● **WRITTEN TASK**:
Precise copying is required. Return the data below in full.
(Beginning of RECORDS FOR THIS TASK)
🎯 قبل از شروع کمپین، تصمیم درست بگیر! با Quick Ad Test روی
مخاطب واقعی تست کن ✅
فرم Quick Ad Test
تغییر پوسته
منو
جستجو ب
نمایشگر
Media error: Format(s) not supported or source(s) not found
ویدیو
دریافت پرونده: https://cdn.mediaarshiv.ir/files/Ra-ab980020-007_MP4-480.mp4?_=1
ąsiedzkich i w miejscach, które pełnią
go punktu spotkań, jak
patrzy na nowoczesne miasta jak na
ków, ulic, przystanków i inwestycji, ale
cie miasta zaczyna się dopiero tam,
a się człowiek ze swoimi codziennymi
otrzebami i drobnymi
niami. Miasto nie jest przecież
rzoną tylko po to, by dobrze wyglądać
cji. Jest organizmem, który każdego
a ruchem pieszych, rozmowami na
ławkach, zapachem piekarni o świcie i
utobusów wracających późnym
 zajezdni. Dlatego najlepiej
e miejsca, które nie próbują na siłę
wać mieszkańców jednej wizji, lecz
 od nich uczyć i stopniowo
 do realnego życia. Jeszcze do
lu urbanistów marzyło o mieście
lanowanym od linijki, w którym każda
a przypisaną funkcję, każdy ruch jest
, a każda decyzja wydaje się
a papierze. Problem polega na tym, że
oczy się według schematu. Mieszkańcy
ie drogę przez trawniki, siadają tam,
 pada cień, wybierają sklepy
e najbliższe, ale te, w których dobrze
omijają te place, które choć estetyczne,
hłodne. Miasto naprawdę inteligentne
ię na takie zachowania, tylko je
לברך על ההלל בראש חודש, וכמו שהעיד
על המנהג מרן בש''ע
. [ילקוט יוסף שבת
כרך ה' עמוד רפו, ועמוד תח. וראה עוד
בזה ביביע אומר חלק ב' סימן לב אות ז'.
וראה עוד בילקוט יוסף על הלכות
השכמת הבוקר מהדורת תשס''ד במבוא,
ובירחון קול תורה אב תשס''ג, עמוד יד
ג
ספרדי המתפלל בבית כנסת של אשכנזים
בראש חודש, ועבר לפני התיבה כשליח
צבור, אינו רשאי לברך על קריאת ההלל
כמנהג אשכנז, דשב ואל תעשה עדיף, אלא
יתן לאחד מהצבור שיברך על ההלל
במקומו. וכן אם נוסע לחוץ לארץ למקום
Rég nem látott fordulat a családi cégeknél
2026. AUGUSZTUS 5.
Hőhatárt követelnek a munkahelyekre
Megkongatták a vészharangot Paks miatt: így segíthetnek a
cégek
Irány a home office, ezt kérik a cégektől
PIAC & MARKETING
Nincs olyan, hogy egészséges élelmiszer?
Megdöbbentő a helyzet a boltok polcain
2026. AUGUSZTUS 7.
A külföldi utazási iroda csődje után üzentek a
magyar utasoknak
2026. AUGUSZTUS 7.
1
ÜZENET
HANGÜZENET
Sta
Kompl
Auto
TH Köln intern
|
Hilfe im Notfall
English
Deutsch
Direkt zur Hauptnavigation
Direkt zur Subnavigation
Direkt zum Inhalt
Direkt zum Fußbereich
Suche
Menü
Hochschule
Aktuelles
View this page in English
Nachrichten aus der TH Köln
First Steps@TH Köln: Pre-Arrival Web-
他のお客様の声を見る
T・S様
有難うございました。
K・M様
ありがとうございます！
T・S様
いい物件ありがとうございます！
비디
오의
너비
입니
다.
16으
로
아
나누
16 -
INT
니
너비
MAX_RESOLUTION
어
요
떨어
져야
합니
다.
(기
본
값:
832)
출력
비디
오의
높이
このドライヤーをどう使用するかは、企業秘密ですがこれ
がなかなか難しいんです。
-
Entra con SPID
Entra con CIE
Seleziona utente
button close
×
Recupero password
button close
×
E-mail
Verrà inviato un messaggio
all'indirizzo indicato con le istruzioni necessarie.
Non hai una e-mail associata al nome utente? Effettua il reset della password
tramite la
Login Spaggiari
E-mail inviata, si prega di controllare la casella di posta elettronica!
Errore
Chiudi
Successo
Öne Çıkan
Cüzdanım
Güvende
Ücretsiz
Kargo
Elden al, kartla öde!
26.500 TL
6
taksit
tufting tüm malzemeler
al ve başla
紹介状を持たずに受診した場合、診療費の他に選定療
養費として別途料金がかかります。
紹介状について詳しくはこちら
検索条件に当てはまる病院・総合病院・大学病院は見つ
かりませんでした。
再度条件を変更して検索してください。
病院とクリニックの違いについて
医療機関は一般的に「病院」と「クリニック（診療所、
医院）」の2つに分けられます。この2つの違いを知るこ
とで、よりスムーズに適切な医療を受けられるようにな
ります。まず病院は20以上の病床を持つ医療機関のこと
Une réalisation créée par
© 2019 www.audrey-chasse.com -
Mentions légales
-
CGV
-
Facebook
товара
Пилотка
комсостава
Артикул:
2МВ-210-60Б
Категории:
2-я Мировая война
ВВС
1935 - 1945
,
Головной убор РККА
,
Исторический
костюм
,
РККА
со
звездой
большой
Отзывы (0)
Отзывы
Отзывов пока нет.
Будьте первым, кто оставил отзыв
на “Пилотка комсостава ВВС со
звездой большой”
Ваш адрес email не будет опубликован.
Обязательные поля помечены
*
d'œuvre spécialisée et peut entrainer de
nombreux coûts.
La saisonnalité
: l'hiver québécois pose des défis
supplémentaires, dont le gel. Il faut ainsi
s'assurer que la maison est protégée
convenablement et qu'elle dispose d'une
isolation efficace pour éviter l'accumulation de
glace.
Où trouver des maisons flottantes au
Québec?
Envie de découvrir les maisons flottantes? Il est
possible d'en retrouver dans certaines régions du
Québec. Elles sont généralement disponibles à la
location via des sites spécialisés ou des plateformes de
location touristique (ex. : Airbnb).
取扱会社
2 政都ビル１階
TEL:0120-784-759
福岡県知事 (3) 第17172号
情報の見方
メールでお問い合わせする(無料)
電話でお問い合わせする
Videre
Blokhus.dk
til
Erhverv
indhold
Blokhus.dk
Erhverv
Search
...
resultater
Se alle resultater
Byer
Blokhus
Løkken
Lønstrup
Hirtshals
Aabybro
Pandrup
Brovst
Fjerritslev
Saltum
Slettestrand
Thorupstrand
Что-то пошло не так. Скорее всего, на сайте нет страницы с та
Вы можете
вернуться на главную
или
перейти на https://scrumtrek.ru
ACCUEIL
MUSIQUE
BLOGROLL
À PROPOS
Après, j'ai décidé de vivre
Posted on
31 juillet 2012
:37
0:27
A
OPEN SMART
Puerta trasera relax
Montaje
(End of RECORDS FOR THIS TASK)
● **ANSWER SPACE**:
🎯 قبل از شروع کمپین، تصمیم درست بگیر! با Quick Ad Test روی
مخاطب واقعی تست کن ✅
فرم Quick Ad Test
تغییر پوسته
منو
جستجو ب
نمایشگر
Media error: Format(s) not supported or source(s) not found
ویدیو
دریافت پرونده: https://cdn.mediaarshiv.ir/files/Ra-ab980020-007_MP4-480.mp4?_=1
ąsiedzkich i w miejscach, które pełnią
go punktu spotkań, jak
patrzy na nowoczesne miasta jak na
ków, ulic, przystanków i inwestycji, ale
cie miasta zaczyna się dopiero tam,
a się człowiek ze swoimi codziennymi
otrzebami i drobnymi
niami. Miasto nie jest przecież
rzoną tylko po to, by dobrze wyglądać
cji. Jest organizmem, który każdego
a ruchem pieszych, rozmowami na
ławkach, zapachem piekarni o świcie i
utobusów wracających późnym
 zajezdni. Dlatego najlepiej
e miejsca, które nie próbują na siłę
wać mieszkańców jednej wizji, lecz
 od nich uczyć i stopniowo
 do realnego życia. Jeszcze do
lu urbanistów marzyło o mieście
lanowanym od linijki, w którym każda
a przypisaną funkcję, każdy ruch jest
, a każda decyzja wydaje się
a papierze. Problem polega na tym, że
oczy się według schematu. Mieszkańcy
ie drogę przez trawniki, siadają tam,
 pada cień, wybierają sklepy
e najbliższe, ale te, w których dobrze
omijają te place, które choć estetyczne,
hłodne. Miasto naprawdę inteligentne
ię na takie zachowania, tylko je
לברך על ההלל בראש חודש, וכמו שהעיד
על המנהג מרן בש''ע
. [ילקוט יוסף שבת
כרך ה' עמוד רפו, ועמוד תח. וראה עוד
בזה ביביע אומר חלק ב' סימן לב אות ז'.
וראה עוד בילקוט יוסף על הלכות
השכמת הבוקר מהדורת תשס''ד במבוא,
ובירחון קול תורה אב תשס''ג, עמוד יד
ג
ספרדי המתפלל בבית כנסת של אשכנזים
בראש חודש, ועבר לפני התיבה כשליח
צבור, אינו רשאי לברך על קריאת ההלל
כמנהג אשכנז, דשב ואל תעשה עדיף, אלא
יתן לאחד מהצבור שיברך על ההלל
במקומו. וכן אם נוסע לחוץ לארץ למקום
Rég nem látott fordulat a családi cégeknél
2026. AUGUSZTUS 5.
Hőhatárt követelnek a munkahelyekre
Megkongatták a vészharangot Paks miatt: így segíthetnek a
cégek
Irány a home office, ezt kérik a cégektől
PIAC & MARKETING
Nincs olyan, hogy egészséges élelmiszer?
Megdöbbentő a helyzet a boltok polcain
2026. AUGUSZTUS 7.
A külföldi utazási iroda csődje után üzentek a
magyar utasoknak
2026. AUGUSZTUS 7.
1
ÜZENET
HANGÜZENET
Sta
Kompl
Auto
TH Köln intern
|
Hilfe im Notfall
English
Deutsch
Direkt zur Hauptnavigation
Direkt zur Subnavigation
Direkt zum Inhalt
Direkt zum Fußbereich
Suche
Menü
Hochschule
Aktuelles
View this page in English
Nachrichten aus der TH Köln
First Steps@TH Köln: Pre-Arrival Web-
他のお客様の声を見る
T・S様
有難うございました。
K・M様
ありがとうございます！
T・S様
いい物件ありがとうございます！
비디
오의
너비
입니
다.
16으
로
아
나누
16 -
INT
니
너비
MAX_RESOLUTION
어
요
떨어
져야
합니
다.
(기
본
값:
832)
출력
비디
오의
높이
このドライヤーをどう使用するかは、企業秘密ですがこれ
がなかなか難しいんです。
-
Entra con SPID
Entra con CIE
Seleziona utente
button close
×
Recupero password
button close
×
E-mail
Verrà inviato un messaggio
all'indirizzo indicato con le istruzioni necessarie.
Non hai una e-mail associata al nome utente? Effettua il reset della password
tramite la
Login Spaggiari
E-mail inviata, si prega di controllare la casella di posta elettronica!
Errore
Chiudi
Successo
Öne Çıkan
Cüzdanım
Güvende
Ücretsiz
Kargo
Elden al, kartla öde!
26.500 TL
6
taksit
tufting tüm malzemeler
al ve başla
紹介状を持たずに受診した場合、診療費の他に選定療
養費として別途料金がかかります。
紹介状について詳しくはこちら
検索条件に当てはまる病院・総合病院・大学病院は見つ
かりませんでした。
再度条件を変更して検索してください。
病院とクリニックの違いについて
医療機関は一般的に「病院」と「クリニック（診療所、
医院）」の2つに分けられます。この2つの違いを知るこ
とで、よりスムーズに適切な医療を受けられるようにな
ります。まず病院は20以上の病床を持つ医療機関のこと
Une réalisation créée par
© 2019 www.audrey-chasse.com -
Mentions légales
-
CGV
-
Facebook
товара
Пилотка
комсостава
Артикул:
2МВ-210-60Б
Категории:
2-я Мировая война
ВВС
1935 - 1945
,
Головной убор РККА
,
Исторический
костюм
,
РККА
со
звездой
большой
Отзывы (0)
Отзывы
Отзывов пока нет.
Будьте первым, кто оставил отзыв
на “Пилотка комсостава ВВС со
звездой большой”
Ваш адрес email не будет опубликован.
Обязательные поля помечены
*
d'œuvre spécialisée et peut entrainer de
nombreux coûts.
La saisonnalité
: l'hiver québécois pose des défis
supplémentaires, dont le gel. Il faut ainsi
s'assurer que la maison est protégée
convenablement et qu'elle dispose d'une
isolation efficace pour éviter l'accumulation de
glace.
Où trouver des maisons flottantes au
Québec?
Envie de découvrir les maisons flottantes? Il est
possible d'en retrouver dans certaines régions du
Québec. Elles sont généralement disponibles à la
location via des sites spécialisés ou des plateformes de
location touristique (ex. : Airbnb).
取扱会社
2 政都ビル１階
TEL:0120-784-759
福岡県知事 (3) 第17172号
情報の見方
メールでお問い合わせする(無料)
電話でお問い合わせする
Videre
Blokhus.dk
til
Erhverv
indhold
Blokhus.dk
Erhverv
Search
...
resultater
Se alle resultater
Byer
Blokhus
Løkken
Lønstrup
Hirtshals
Aabybro
Pandrup
Brovst
Fjerritslev
Saltum
Slettestrand
Thorupstrand
Что-то пошло не так. Скорее всего, на сайте нет страницы с та
Вы можете
вернуться на главную
или
перейти на https://scrumtrek.ru
ACCUEIL
MUSIQUE
BLOGROLL
À PROPOS
Après, j'ai décidé de vivre
Posted on
31 juillet 2012
:37
0:27
A
OPEN SMART
Puerta trasera relax
Montaje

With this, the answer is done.